Urology Times: Do you see challenges with commercial coverage for micronized abiraterone?

Paul E. Dato, MD: There are challenges for commercial coverage for micronized abiraterone. That commercial piece is truly still a struggle. It’s difficult to have a branded medication in a generic market. Different insurance plans across the country work differently. They work differently in the same geographic area. What coverage means to a patient is not the same as coverage to an insurance plan. There are multiple tiers, and most patients don’t have a good understanding of the entire process.

The staff is a vital piece to sort through all this information, work through the myriad of layers, and to provide education to the patient regarding the process and what appears to be a delay from the patient’s perspective. So, it is first education. It’s going down all these different pathways that the staff are able to do to try to overcome those challenges and find avenues [where] the patient may still be able to receive that initial choice of medication that we’ve made for them. But [they] also educate me as a provider [regarding] what other avenues and pathways we need to pursue to try [to] get that patient’s medication. That would include [an] appeal and to do that peer-to-peer…for them. Finding that coverage, finding financial resources for patients [where] co-pays are high for them, identifying potential step edits…and then setting up peer-to-peer conversations for me is where the staff really shine.

Urology Times: What do you wish your colleagues knew about micronized abiraterone?

Paul E. Dato, MD: Micronized abiraterone has some definite benefits and advantages because of its micronized formulation. It translates to a lower dose, which can also then translate out to better tolerability. The key factor [is that] the bioavailability is the same at the lower dose as compared [with] the higher dose of generic abiraterone or other formulations of it. Therefore, that means the patient then can remain on the medication [and] receive the benefits of the medication without having to make other changes. As long as the patient can remain on medication, the better the response is going to be to their [treatment].
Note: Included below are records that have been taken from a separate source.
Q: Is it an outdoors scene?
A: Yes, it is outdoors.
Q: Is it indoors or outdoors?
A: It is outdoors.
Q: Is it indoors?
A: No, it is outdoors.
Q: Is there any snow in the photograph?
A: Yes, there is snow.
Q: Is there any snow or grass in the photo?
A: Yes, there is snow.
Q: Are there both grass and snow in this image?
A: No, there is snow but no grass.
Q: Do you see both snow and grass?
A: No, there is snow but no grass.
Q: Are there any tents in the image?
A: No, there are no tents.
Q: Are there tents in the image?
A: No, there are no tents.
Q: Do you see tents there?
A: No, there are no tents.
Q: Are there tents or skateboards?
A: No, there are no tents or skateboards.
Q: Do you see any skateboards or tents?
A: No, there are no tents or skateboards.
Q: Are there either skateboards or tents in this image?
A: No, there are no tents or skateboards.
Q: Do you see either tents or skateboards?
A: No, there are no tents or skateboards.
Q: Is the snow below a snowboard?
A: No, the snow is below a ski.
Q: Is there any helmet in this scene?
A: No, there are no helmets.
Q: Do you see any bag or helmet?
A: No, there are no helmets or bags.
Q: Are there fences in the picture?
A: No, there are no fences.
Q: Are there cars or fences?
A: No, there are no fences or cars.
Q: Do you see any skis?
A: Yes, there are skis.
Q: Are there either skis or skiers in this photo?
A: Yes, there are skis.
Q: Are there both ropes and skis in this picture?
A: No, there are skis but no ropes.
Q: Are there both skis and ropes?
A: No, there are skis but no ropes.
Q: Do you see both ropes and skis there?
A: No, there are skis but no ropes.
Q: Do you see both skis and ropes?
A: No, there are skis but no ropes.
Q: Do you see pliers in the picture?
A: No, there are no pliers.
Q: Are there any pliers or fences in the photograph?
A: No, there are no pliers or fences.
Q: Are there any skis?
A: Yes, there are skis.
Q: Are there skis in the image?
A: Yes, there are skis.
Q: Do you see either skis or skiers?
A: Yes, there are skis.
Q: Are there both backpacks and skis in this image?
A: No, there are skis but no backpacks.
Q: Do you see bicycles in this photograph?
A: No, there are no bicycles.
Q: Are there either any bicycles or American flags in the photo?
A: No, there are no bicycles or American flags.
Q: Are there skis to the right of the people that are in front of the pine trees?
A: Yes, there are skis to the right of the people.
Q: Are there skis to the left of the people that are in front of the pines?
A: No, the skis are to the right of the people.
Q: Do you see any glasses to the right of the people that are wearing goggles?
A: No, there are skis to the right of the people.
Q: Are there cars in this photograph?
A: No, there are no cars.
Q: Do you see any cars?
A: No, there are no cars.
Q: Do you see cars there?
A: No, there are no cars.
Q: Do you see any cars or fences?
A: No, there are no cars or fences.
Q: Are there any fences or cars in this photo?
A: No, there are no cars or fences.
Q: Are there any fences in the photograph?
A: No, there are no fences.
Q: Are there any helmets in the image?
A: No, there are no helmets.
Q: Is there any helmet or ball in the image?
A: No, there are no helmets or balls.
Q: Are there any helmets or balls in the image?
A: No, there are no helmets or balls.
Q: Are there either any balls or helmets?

The formulation also provides flexibility in dosing [because] it’s independent of diet, so we don’t need to worry about the patient worrying about what they’ve eaten. If they have eaten, they can take micronized abiraterone with food. It’s easier on the stomach. I think that leads to better [adherence]. It’s not only for the patient themselves—and we have older individuals who may be living on their own, so we don’t have to worry about that aspect of it—but [it’s] also for the caregivers. If they’re looking after them, they [don’t] have to worry. Did they take the medication? Did they take it on an empty stomach? We’ve eliminated those variabilities, [which] leads to better [adherence] for the patient.